FRAGMENTO PRESENTADO ::
========

# palabras de amor



## vbergen

hola, podrían por favor decirme como se dicen palabras bonitas en alemán a hombres? por ejemplo "lindo", "mi amor", "mi sol" o las formas más usadas pero en alemán  

danke

Val.


----------



## giberian

hola vbergen,

unas propuestas:

Liebling = cariño  --- como en inglés: darling

o tambien: (mein) Liebster = "(mi) más querido"

Schatz = tesoro  ---  en español no se usa en este sentido, verdad?


saludos,
Giberian


----------



## Baunilha

Täubchen (- palomita)
Püpchen (- muñeca)
Bärchen (- osito...)

formas menos convencionales, a mi parecer


----------



## Steffi

Schatzi = tesorito


----------



## Breogan

giberian said:


> ...
> Schatz = tesoro  ---  en español no se usa en este sentido, verdad?
> ...



Sí, también se usa.


----------



## Sidjanga

Baunilha said:


> Täubchen (- palomita)
> Püpchen (- muñeca)
> Bärchen (- osito...)
> 
> formas menos convencionales, a mi parecer


_Hase, Hasi, 
Maus, Mausi,...._


No diría que sean menos convencionales, pero lo que pasa es que esas palabras muchas veces surgen como resultados de cosas grandes y chicas que se vivieron juntos, y en principio se puede decir cualquier cosa capaz de transmitir algo cariñoso o tan sólo "particular".

Obviamente, en este terreno no hay reglas ni restricciones.

Y sobre todo _Bärchen _me parece bastante usual.


----------



## spanien

Sigianga said:


> _Hase, Hasi,
> Maus, Mausi,...._
> 
> 
> No diría que sean menos convencionales, pero lo que pasa es que esas palabras muchas veces surgen como resultados de cosas grandes y chicas que se vivieron juntAs, y en principio se puede decir cualquier cosa capaz de transmitir algo cariñoso o tan sólo "particular".

========

DATOS PROPORCIONADOS ::

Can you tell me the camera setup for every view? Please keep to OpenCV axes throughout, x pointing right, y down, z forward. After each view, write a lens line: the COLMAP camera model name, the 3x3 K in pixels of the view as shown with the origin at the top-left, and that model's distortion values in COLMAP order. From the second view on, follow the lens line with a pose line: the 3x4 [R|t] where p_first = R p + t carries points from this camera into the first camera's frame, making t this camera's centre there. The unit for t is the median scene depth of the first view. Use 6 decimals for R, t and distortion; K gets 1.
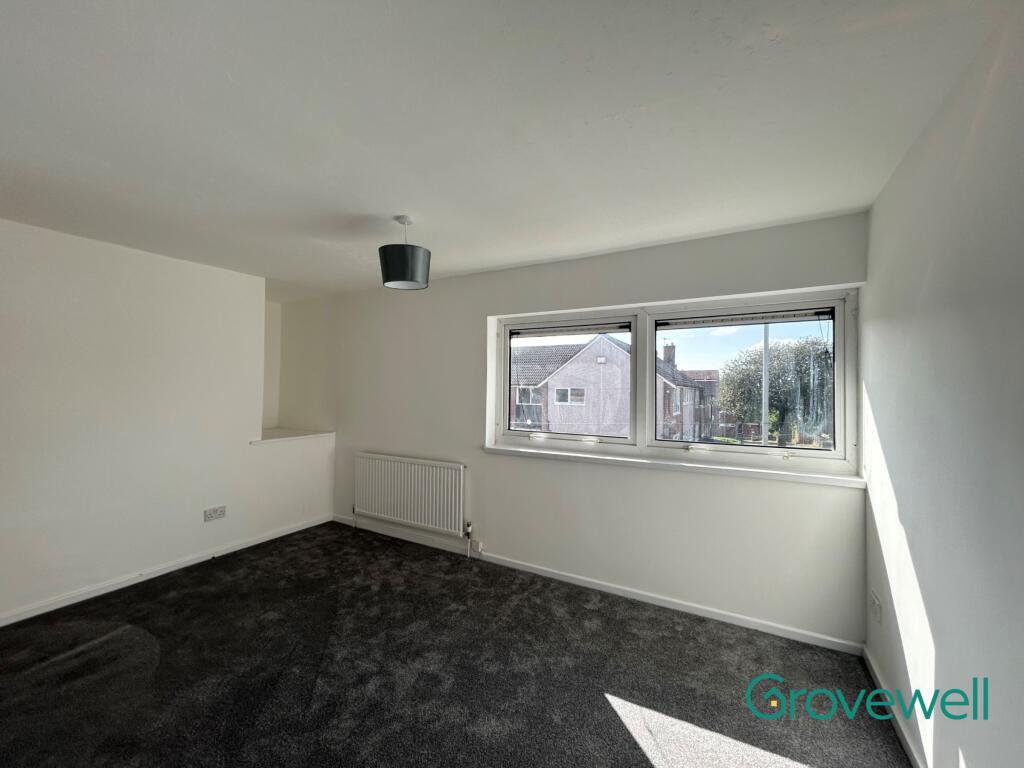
lens RADIAL K [[414.3, 0, 512.4], [0, 414.3, 382.3], [0, 0, 1]] dist [-0.009193, 0.000198]
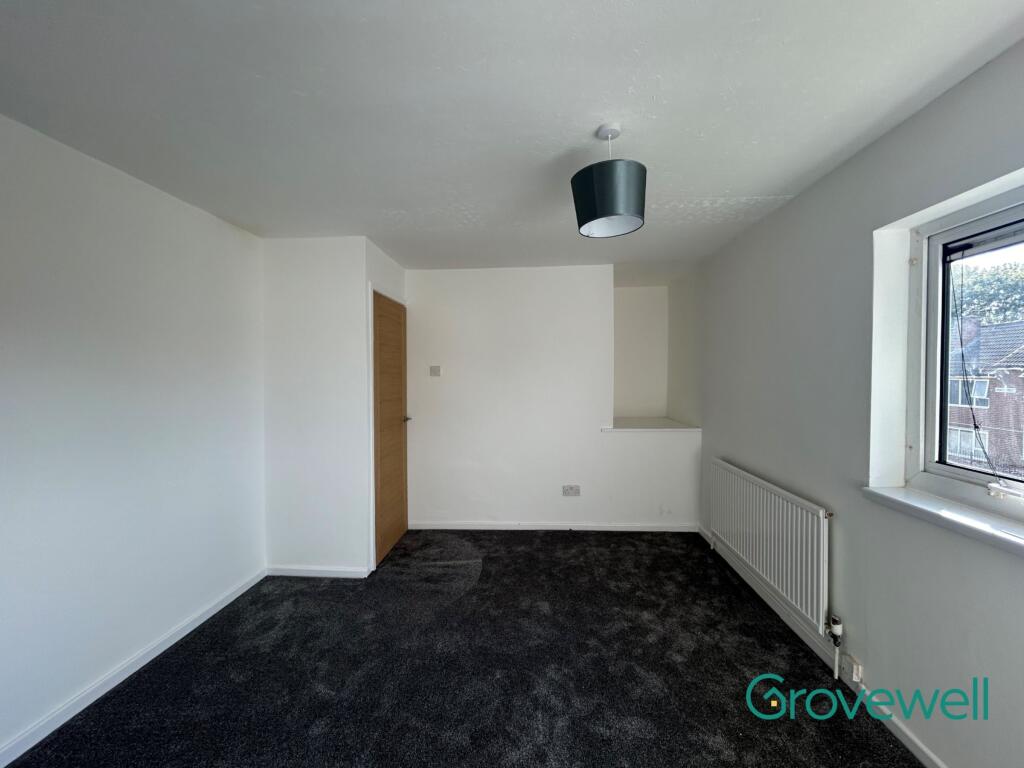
lens RADIAL K [[414.3, 0, 512.4], [0, 414.3, 382.3], [0, 0, 1]] dist [-0.009193, 0.000198]
pose [[0.424712, 0.004835, -0.905316, 0.209733], [0.024543, 0.999557, 0.016852, 0.006132], [0.904996, -0.029377, 0.424405, 0.391055]]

========

ENUNCIADO :: Prolonga el hilo del foro sobre palabras cariñosas en alemán a partir del punto en que se interrumpe. El listado procede de una fuente distinta a la del fragmento.

RESULTADO ::
> 
> Obviamente, en este terreno no hay reglas ni restricciones.
> 
> Y sobre todo _Bärchen _me parece bastante usual.



Supongo que eran algunos pequenyos olvidos. Ya me gustaría escribir tan bien alemán como tú castellano!


----------



## Baunilha

Sigianga said:


> Obviamente, en este terreno no hay reglas ni restricciones.


 
Hm  no hay reglas para un apodo cariñoso (en absoluto) ?


----------



## spanien

diría que no! Tampoco en alemán, no?

En Espana también se utiliza bichito, con que en alemán digo Ungeziefer.


----------



## Baunilha

lo dices tú, o hay más alemanes que lo dicen?


----------



## Sidjanga

spanien said:


> No diría que sean menos convencionales, pero lo que pasa es que esas palabras muchas veces surgen como resultados de cosas grandes y chicas que se vivieron juntAs, y en principio se puede decir cualquier cosa capaz de transmitir algo cariñoso o tan sólo "particular".
> 
> 
> 
> Supongo que eran algunos pequenyos olvidos. Ya me gustaría escribir tan bien alemán como tú castellano!
Click to expand...

Muchas gracias por las correcciones!
Pero no quise decir que las cosas vivieran juntas sino que *los novios* vivieron/experimentaron *juntos *cosas grandes y chicas.
_las cosas que se vivieron/experimentaron_ [los dos novios estando] _juntos_ (a modo de _"se venden casas_", aunque obviamente las casas no se venden solas/a sí mismas).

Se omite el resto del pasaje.